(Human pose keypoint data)
====

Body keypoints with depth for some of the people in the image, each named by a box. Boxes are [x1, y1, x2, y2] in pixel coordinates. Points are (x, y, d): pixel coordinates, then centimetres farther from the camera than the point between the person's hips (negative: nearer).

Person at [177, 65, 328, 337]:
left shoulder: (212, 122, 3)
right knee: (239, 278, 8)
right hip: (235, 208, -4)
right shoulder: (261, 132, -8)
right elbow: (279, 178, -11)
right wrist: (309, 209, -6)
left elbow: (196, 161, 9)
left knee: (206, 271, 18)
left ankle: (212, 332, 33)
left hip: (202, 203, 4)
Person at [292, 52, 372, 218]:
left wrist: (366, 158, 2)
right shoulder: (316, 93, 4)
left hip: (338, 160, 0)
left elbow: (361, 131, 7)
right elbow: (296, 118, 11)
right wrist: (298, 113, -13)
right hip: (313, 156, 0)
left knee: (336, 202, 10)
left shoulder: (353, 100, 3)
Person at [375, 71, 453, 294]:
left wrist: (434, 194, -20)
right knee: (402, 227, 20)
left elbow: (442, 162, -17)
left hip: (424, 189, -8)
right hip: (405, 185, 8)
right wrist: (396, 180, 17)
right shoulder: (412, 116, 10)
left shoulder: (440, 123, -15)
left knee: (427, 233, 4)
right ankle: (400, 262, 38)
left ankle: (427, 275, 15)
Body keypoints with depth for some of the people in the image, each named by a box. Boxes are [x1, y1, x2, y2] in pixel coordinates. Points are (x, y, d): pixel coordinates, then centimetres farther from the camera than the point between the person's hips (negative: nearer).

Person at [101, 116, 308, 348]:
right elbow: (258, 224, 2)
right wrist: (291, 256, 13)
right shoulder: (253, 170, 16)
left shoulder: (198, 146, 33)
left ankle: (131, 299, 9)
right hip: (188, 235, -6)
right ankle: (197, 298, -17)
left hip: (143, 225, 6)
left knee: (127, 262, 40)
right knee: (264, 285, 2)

====

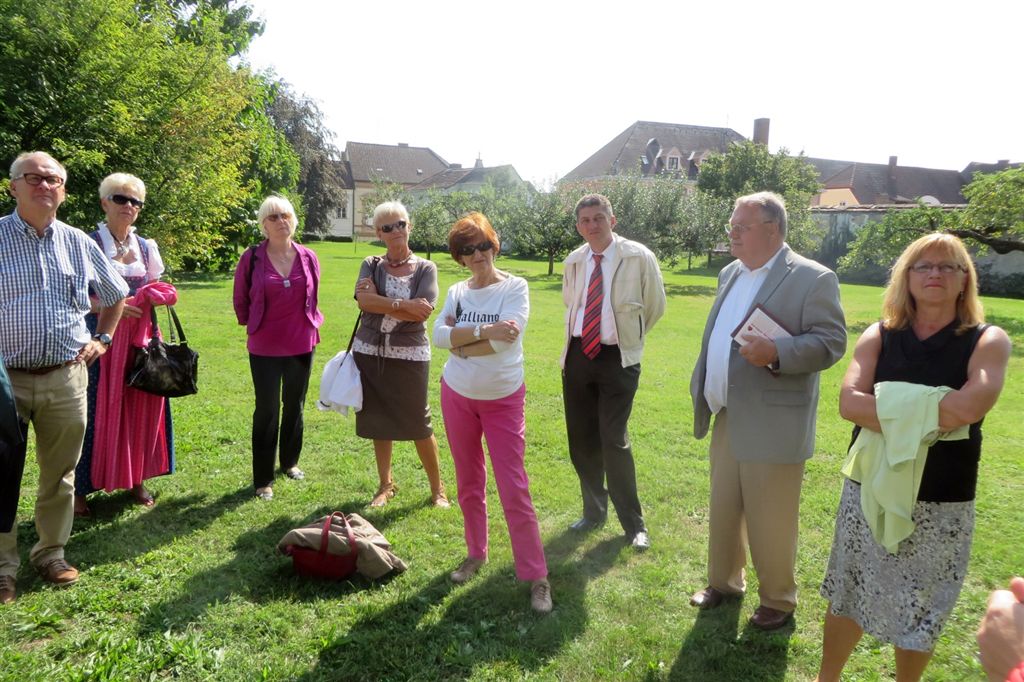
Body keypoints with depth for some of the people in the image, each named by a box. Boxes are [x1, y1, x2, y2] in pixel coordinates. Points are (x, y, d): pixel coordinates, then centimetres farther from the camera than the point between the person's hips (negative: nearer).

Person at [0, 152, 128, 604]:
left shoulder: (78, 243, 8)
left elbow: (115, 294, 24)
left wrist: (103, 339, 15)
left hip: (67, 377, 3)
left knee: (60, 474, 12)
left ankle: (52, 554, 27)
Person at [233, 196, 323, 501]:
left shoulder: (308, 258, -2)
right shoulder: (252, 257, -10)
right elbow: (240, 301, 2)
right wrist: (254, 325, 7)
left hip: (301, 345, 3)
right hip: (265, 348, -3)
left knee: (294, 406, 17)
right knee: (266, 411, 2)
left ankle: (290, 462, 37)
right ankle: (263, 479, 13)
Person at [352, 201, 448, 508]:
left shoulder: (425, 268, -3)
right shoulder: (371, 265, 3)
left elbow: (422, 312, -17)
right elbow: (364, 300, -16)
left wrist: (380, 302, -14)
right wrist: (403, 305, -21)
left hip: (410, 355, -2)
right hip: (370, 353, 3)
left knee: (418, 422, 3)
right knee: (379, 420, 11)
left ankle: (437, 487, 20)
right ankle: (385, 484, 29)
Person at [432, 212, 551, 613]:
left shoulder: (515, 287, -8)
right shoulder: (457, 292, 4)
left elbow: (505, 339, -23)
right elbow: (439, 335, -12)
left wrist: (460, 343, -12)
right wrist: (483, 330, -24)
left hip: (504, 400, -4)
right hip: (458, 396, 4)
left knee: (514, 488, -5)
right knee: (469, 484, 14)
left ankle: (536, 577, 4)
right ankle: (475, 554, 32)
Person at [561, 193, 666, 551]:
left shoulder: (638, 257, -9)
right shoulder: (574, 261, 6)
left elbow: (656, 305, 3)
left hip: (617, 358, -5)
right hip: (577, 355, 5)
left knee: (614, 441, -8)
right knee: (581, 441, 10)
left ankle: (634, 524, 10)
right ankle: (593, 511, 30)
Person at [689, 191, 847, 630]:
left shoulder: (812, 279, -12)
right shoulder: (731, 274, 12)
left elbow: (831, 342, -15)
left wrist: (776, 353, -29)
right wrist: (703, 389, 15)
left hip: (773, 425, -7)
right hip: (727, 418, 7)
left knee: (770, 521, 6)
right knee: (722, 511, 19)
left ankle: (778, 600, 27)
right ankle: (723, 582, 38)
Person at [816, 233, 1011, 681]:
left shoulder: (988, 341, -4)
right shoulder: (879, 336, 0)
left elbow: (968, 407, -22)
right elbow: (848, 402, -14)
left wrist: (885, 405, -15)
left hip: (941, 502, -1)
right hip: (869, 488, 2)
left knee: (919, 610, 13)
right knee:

====

Task brief =>
Print the lines of the material above exactly, beginning at the line that contains "right wrist: (396, 180, 17)" and stopping after the line that contains "left ankle: (427, 275, 15)".

Written solution =>
right wrist: (396, 180, 17)
right shoulder: (412, 116, 10)
left shoulder: (440, 123, -15)
left knee: (427, 233, 4)
right ankle: (400, 262, 38)
left ankle: (427, 275, 15)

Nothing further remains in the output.